After the cooling tank, the circulating fluid inlet, the circulating fluid outlet, the heat exchanger, the baffle plate, and the circulating fluid pass through the circulating fluid inlet, the inner wall in the cooling tank and the left and right end plates of the heat exchanger And a baffle plate provided with a circulating fluid convection hole disposed at the enclosed location, and after passing through the baffle plate, after heat exchange between the fins constituting the heat exchanger and the cooling pipe, to the circulating fluid outlet A liquid cooler characterized by constituting a discharge path. 2. The liquid cooler according to claim 1, wherein the circulating liquid inlet and the circulating liquid outlet are respectively arranged at positions facing the cooling tank.
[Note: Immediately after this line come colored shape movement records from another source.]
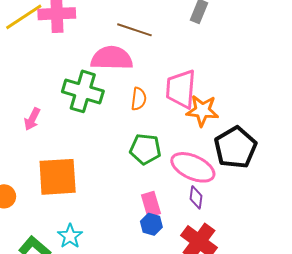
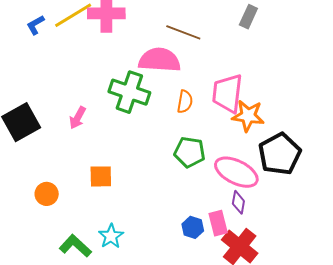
orange square: (58, 177) -> (101, 176), size x0.6
pink rectangle: (151, 204) -> (218, 223), moved

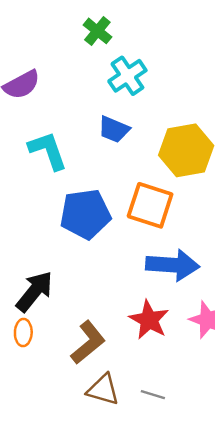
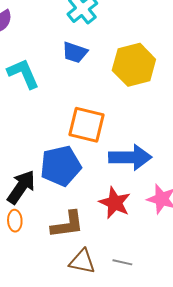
orange square: (150, 205) -> (87, 125), moved
blue pentagon: (85, 214) -> (61, 166), moved
brown L-shape: (88, 342) -> (67, 225), turned 36

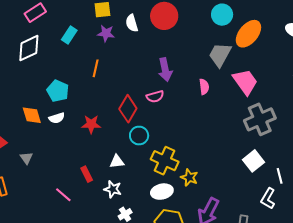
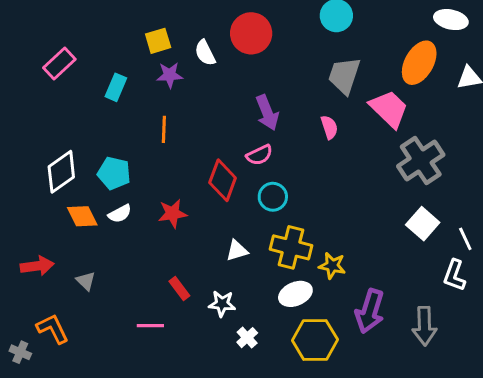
orange ellipse: (248, 34) -> (419, 63), moved
white diamond: (29, 48) -> (61, 172), moved
cyan circle: (139, 136) -> (273, 197), moved
white triangle: (117, 161) -> (237, 251), moved
pink line: (63, 195) -> (150, 326), turned -30

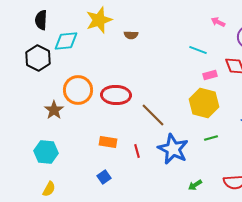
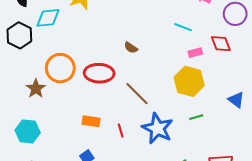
brown semicircle: (131, 35) -> (131, 48), moved, turned 32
The circulating fluid inlet and the circulating fluid outlet are arranged in the same direction, and the width of the baffle plate is smaller than the width of the end plates on the left and right of the heat exchanger. Liquid cooler. The liquid cooler according to claim 1, wherein the circulating liquid convection holes are disposed in the left and right end plates of the heat exchanger. The liquid cooler according to claim 3, wherein circulating liquid convection holes are disposed in the left and right end plates of the heat exchanger.